══ Records for the exercise ══
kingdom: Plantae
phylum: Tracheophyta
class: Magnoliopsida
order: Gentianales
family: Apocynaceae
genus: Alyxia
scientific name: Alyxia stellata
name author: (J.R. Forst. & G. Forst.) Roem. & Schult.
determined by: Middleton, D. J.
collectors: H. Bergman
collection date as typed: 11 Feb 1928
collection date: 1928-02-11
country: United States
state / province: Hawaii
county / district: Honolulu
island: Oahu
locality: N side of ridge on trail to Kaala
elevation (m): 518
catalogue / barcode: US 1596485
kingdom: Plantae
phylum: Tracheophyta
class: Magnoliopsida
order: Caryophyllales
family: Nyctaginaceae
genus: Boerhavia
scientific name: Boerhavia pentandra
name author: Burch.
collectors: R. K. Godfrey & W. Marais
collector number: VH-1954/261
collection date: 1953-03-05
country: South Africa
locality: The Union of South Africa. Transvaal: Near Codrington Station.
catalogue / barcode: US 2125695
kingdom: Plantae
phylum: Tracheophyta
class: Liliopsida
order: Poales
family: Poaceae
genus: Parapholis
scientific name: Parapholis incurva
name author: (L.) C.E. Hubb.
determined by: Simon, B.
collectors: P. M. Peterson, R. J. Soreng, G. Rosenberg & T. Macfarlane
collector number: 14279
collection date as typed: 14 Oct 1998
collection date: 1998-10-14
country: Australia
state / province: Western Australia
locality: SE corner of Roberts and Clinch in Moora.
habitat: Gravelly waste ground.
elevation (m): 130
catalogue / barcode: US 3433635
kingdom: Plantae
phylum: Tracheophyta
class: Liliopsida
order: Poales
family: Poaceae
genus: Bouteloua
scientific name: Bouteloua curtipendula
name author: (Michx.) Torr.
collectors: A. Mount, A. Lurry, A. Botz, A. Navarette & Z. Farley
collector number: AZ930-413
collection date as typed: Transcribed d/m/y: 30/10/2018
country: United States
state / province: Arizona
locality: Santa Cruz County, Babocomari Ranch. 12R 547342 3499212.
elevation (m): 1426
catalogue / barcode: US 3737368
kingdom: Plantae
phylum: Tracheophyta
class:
═══
▶ _Objective_
Pull every line from the rows above and reproduce each one character for character.

▶ _Right answer_
kingdom: Plantae
phylum: Tracheophyta
class: Magnoliopsida
order: Gentianales
family: Apocynaceae
genus: Alyxia
scientific name: Alyxia stellata
name author: (J.R. Forst. & G. Forst.) Roem. & Schult.
determined by: Middleton, D. J.
collectors: H. Bergman
collection date as typed: 11 Feb 1928
collection date: 1928-02-11
country: United States
state / province: Hawaii
county / district: Honolulu
island: Oahu
locality: N side of ridge on trail to Kaala
elevation (m): 518
catalogue / barcode: US 1596485
kingdom: Plantae
phylum: Tracheophyta
class: Magnoliopsida
order: Caryophyllales
family: Nyctaginaceae
genus: Boerhavia
scientific name: Boerhavia pentandra
name author: Burch.
collectors: R. K. Godfrey & W. Marais
collector number: VH-1954/261
collection date: 1953-03-05
country: South Africa
locality: The Union of South Africa. Transvaal: Near Codrington Station.
catalogue / barcode: US 2125695
kingdom: Plantae
phylum: Tracheophyta
class: Liliopsida
order: Poales
family: Poaceae
genus: Parapholis
scientific name: Parapholis incurva
name author: (L.) C.E. Hubb.
determined by: Simon, B.
collectors: P. M. Peterson, R. J. Soreng, G. Rosenberg & T. Macfarlane
collector number: 14279
collection date as typed: 14 Oct 1998
collection date: 1998-10-14
country: Australia
state / province: Western Australia
locality: SE corner of Roberts and Clinch in Moora.
habitat: Gravelly waste ground.
elevation (m): 130
catalogue / barcode: US 3433635
kingdom: Plantae
phylum: Tracheophyta
class: Liliopsida
order: Poales
family: Poaceae
genus: Bouteloua
scientific name: Bouteloua curtipendula
name author: (Michx.) Torr.
collectors: A. Mount, A. Lurry, A. Botz, A. Navarette & Z. Farley
collector number: AZ930-413
collection date as typed: Transcribed d/m/y: 30/10/2018
country: United States
state / province: Arizona
locality: Santa Cruz County, Babocomari Ranch. 12R 547342 3499212.
elevation (m): 1426
catalogue / barcode: US 3737368
kingdom: Plantae
phylum: Tracheophyta
class:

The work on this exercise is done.